Peru’s New President, Prime Minister Raise Risks as Debt Tumbles
(Bloomberg) -- Investors sent Peruvian bonds sliding in the aftermath of President Pedro Castillo’s inaugural call for a new constitution and choice of prime minister.
Peru’s dollar bonds due in a century are the second-worst performers in the world on Thursday, beating only serial-defaulter Belize, according to data compiled by Bloomberg. Meanwhile, the yield on the benchmark bond due in 2031 rose to the highest since the close on June 16, a day after the final vote count showed Marxist party-backed Castillo winning the election. The cost of insuring the nation’s debt against default has climbed six basis points since his speech Wednesday, reaching the highest level in over a month. Peru’s local markets are closed for a national holiday.
While Castillo had hinted at more centrist economic policies toward the end of his campaign, the former school teacher took some investors by surprise, appointing a hard-liner from the Peru Libre party to be his prime minister and bolstering the influence of the Marxist group.
“The trade in Peru was to be underweight before elections, then overweight afterward as most of the volatility was priced in,” said Guido Chamorro, an investor at Pictet Asset Management in London. “Now that the president has been sworn in, I think it’s about reducing those overweights.
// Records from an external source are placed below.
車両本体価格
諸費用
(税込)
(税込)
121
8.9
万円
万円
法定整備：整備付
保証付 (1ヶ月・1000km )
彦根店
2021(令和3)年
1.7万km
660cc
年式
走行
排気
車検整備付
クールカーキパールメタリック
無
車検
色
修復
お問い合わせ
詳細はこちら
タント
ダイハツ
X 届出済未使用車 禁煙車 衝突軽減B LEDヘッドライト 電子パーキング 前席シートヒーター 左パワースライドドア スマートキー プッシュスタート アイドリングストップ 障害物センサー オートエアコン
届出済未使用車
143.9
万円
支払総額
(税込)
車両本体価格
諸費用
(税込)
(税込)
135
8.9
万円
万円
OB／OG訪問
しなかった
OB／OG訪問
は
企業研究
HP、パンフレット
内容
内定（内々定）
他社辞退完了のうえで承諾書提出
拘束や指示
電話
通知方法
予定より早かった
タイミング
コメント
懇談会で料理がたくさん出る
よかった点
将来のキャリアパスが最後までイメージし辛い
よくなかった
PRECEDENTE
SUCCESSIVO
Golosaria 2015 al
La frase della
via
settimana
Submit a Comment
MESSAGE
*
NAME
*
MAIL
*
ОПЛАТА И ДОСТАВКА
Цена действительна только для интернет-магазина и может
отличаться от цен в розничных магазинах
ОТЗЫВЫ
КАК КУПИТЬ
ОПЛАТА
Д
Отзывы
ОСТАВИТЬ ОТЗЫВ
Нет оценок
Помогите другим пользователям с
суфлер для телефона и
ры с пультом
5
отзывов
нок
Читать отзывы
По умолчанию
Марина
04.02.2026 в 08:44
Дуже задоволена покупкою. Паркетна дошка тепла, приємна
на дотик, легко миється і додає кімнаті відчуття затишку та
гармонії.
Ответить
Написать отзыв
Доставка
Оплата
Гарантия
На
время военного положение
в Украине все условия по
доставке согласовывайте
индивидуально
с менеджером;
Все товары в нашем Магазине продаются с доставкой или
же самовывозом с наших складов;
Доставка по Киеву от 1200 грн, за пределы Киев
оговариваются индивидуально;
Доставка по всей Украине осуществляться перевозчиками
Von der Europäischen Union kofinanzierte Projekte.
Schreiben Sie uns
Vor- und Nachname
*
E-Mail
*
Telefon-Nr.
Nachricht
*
It’s downhill until we can see the ability of Congress to stop some of these measures.”
A day after taking office, Castillo named Congressman Guido Bellido to be his prime minister during a symbolic speech to commemorate the nation’s 200 years of independence. Bellido has praised Cuba’s communist government and denied its a dictatorship. He’s also a close ally of Peru Libre founder Vladimir Cerron.
Markets had already soured to Castillo following Wednesday’s inaugural speech in which he said the country needed to embark on a constitutional referendum, recover sovereignty over its natural resources and renegotiate free-trade deals.
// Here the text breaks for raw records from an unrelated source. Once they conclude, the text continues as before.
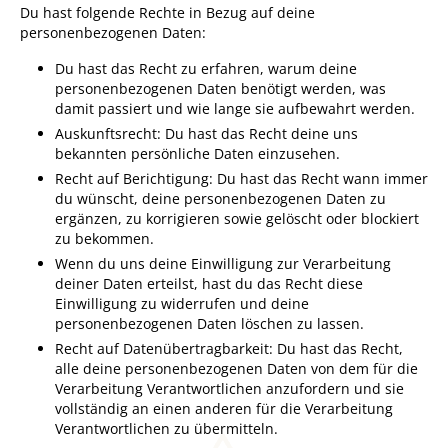
Du hast folgende Rechte in Bezug auf deine
personenbezogenen Daten:
Du hast das Recht zu erfahren, warum deine
personenbezogenen Daten benötigt werden, was
damit passiert und wie lange sie aufbewahrt werden.
Auskunftsrecht: Du hast das Recht deine uns
bekannten persönliche Daten einzusehen.
Recht auf Berichtigung: Du hast das Recht wann immer
du wünscht, deine personenbezogenen Daten zu
ergänzen, zu korrigieren sowie gelöscht oder blockiert
zu bekommen.
Wenn du uns deine Einwilligung zur Verarbeitung
deiner Daten erteilst, hast du das Recht diese
Einwilligung zu widerrufen und deine
personenbezogenen Daten löschen zu lassen.
Recht auf Datenübertragbarkeit: Du hast das Recht,
alle deine personenbezogenen Daten von dem für die
Verarbeitung Verantwortlichen anzufordern und sie
vollständig an einen anderen für die Verarbeitung
Verantwortlichen zu übermitteln.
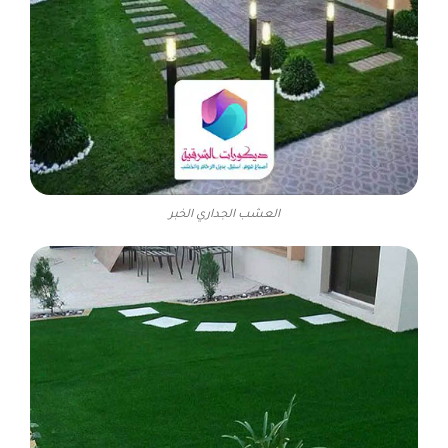
العشب الجداري الخبر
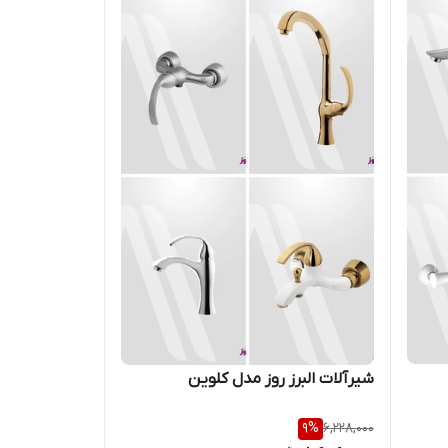
شیرآلات البرز روز مدل کلوین
9
%
6,228,000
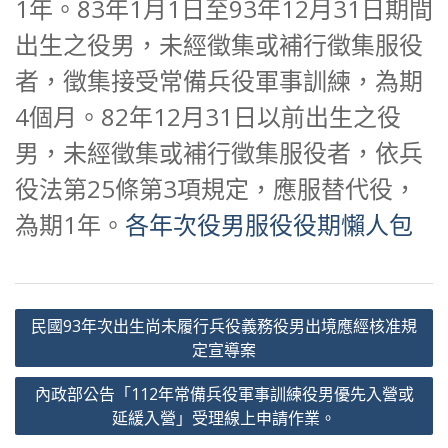
1年。83年1月1日至93年12月31日期間
出生之役男，未經徵集或補行徵集服役
者，徵集接受常備兵役軍事訓練，為期
4個月。82年12月31日以前出生之役
男，未經徵集或補行徵集服役者，依兵
役法第25條第3項規定，應服替代役，
為期1年。
各年次役男服役役期懶人包
文
民國93年次出生尚未履行兵役義務役男出境應經核准規
章
定宣導案
導
內政部公告「112年常備兵役軍事訓練役男優先入營或
覽
延緩入營」受理線上申請作業。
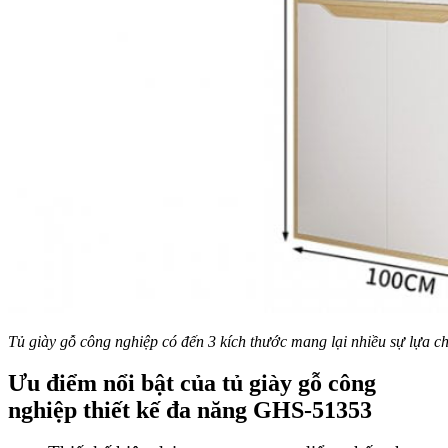
Tủ giày gỗ công nghiệp có đến 3 kích thước mang lại nhiều sự lựa 
Ưu điểm nổi bật của
tủ giày gỗ công
nghiệp thiết kế đa năng GHS-51353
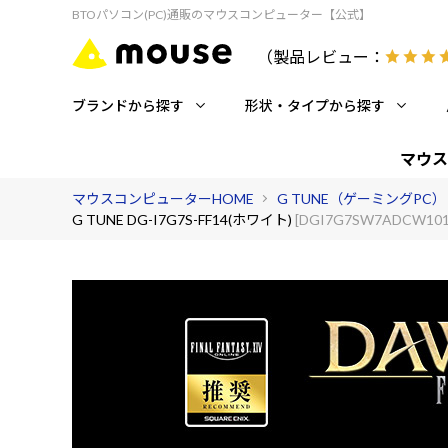
BTOパソコン(PC)通販のマウスコンピューター【公式】
（製品レビュー：
ブランドから探す
形状・タイプから探す
マウス
マウスコンピューターHOME
G TUNE（ゲーミングPC）
G TUNE DG-I7G7S-FF14(ホワイト)
[DGI7G7SW7ADCW101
Policy Direction in Question
“There’s a lot of tension within Castillo’s coalition as we would have expected, and investors should get used to that. A lot of this is policy making is going to get made on the fly,” said Gorky Urquieta, an investor at Neuberger Berman in Atlanta, whose firm holds about $30 billion in emerging-market debt. Local markets have repriced lower and are more attractive than the external debt now, he said.
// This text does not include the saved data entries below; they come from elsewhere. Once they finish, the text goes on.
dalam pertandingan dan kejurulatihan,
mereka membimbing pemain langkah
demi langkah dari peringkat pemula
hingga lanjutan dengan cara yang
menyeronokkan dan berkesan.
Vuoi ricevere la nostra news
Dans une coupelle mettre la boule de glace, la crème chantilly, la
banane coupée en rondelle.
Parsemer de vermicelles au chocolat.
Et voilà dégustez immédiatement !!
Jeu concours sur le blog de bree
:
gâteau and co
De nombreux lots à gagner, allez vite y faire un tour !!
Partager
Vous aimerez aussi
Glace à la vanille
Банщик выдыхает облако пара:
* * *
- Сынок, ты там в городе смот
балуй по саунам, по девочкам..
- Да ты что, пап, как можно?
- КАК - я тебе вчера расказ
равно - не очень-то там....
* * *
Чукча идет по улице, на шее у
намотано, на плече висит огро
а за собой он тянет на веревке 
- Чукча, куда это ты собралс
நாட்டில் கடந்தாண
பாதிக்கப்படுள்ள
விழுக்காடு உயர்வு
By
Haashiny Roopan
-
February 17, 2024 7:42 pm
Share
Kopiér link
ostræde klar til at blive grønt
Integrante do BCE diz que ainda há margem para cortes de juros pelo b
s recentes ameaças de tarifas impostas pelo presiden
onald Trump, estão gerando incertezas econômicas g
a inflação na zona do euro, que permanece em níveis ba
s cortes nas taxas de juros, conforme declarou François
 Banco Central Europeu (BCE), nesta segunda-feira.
Peruvian stocks and bonds plunged over the last three months as polls before the vote showed Castillo leading rival Keiko Fujimori. But the new president’s market-friendly economic advisers and the narrow margin of victory brought relief to investors who saw him as a threat to the macroeconomic policies that have made Peru one of Latin America’s havens. Shortly before his inauguration, Castillo delayed the appointment of his cabinet, once again raising doubts over the policy direction his administration will take.
“There’s little space for moderation,” said Alejandro Arreaza, an economist at Barclays in New York. “He has an radical opposition against him and a party led by Cerron, which has a very clear ideological agenda. If Castillo moderates, he loses support from the party and he’s left in the hands of the opposition, which at any moment can try to impeach him.”
Low Debt Levels
Former World Bank economist Pedro Francke, who was named Castillo’s main economic adviser just days before the vote, is reassuring investors that his new boss isn’t like Venezuela’s Hugo Chavez, whose economic policies set up the stage for the country’s worst recession in decades.
But Thursday’s selloff in 100-year debt suggests investors are concerned about the long-term. That’s a very different attitude from when the debt sold in November, just a week after a new president took over following massive social unrest. It was the lowest-yielding century bond ever auctioned by an emerging-market government.
Peru stands out as a good investment among peers in the developing world due to its low debt levels, strong institutions and a “robust” economy -- even if there’s a shift in policy, Dan Shaykevich, the co-head of emerging-market and sovereign bonds at Vanguard Group Inc., said in an interview Wednesday.
“We view Peru as a strong credit,” said Shaykevich. “Strong credits are in a good position to absorb any kind of volatility that comes from policy uncertainty.”